SET EXERCISE 1
Answer these questions using the abstract on wireless sensor networks.
(a) What kind of applications were wireless sensor networks first used for?
(b) Which three IoT applications does the abstract list as needing efficient and timely collection of larger amounts of data?
(c) Which capability of the sensor radios does the research exploit?
SET EXERCISE 2
Turn the paragraph of the abstract on wireless sensor networks that begins "In this research, we exploit" into a short bulleted list that keeps its main facts.

PAGE EXTRACT
*****

Presenter

Ms Thi Kieu Ha Phung - ETRO dept. and Hanoi University of Science and Technology

Abstract

In the last decade, wireless sensor networks (WSNs) have evolved from the idea that a large amount of small wireless sensors can be used to collect information from the physical environment and transport the data wirelessly to a collection point. Initially, WSNs have been used for applications with low-rate data collection. Recently, wireless sensor networks, enabling the connection between the physical world and the digital world, have become an important component of the Internet of Things (IoT). Based on the IoT architecture, the information captured by WSNs is available to the user through the internet. Several applications in the IoT (e.g. health care monitoring, tracking, industrial monitoring) require the efficient and timely collection of larger amounts of data. Due to the limited bandwidth of the radios on the sensor nodes, the interference and contention over the wireless medium, the limited processing capacity and energy resource of the battery-operated devices, fulfilling the newly established data-collection requirements, becomes a challenging task.
In this research, we exploit the multi-channel operation capability of the sensor radios to provide the higher network throughput while keeping energy consumption low. Efficient scheduling parallel transmissions on different channels can eliminate collision, idle-listening or over-hearing, which are consequences of non-coordinated transmissions. Our work focuses on scheduling the regular traffic that is periodically transmitted and at adapting the schedule to additional traffic that can be requested at some point in time.

*****

DATASET ENTRIES

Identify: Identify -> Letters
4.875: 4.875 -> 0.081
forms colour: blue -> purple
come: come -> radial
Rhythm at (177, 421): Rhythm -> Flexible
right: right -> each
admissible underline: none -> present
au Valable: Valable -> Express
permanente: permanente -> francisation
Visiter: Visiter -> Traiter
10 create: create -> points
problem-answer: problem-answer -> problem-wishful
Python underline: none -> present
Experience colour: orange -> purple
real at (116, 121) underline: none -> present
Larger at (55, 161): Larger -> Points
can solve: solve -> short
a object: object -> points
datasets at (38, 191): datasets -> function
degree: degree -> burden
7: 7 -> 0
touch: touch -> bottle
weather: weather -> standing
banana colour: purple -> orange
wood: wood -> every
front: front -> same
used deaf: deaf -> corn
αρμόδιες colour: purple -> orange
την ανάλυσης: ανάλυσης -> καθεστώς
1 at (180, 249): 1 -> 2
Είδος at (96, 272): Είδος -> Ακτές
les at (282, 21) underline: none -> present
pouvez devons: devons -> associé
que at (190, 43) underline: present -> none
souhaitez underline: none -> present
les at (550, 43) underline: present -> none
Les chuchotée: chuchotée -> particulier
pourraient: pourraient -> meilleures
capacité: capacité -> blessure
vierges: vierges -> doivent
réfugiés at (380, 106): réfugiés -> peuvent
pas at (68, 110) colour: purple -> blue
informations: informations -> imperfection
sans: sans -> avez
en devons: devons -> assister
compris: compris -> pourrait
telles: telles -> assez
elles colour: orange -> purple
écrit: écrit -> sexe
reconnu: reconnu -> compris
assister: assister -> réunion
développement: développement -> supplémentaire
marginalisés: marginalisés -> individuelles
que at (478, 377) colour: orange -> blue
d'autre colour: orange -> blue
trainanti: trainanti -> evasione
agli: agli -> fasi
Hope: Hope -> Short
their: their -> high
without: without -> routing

*****

WRITTEN ANSWER 1
(a) Applications with low-rate data collection.
(b) Health care monitoring, tracking, and industrial monitoring.
(c) Their multi-channel operation capability.

WRITTEN ANSWER 2
- The research uses the multi-channel operation capability of sensor radios to raise network throughput while keeping energy consumption low.
- Efficiently scheduling parallel transmissions on different channels can eliminate collision, idle-listening, and over-hearing, which result from non-coordinated transmissions.
- The work focuses on scheduling regular, periodically transmitted traffic and on adapting the schedule to additional traffic that may be requested at some point.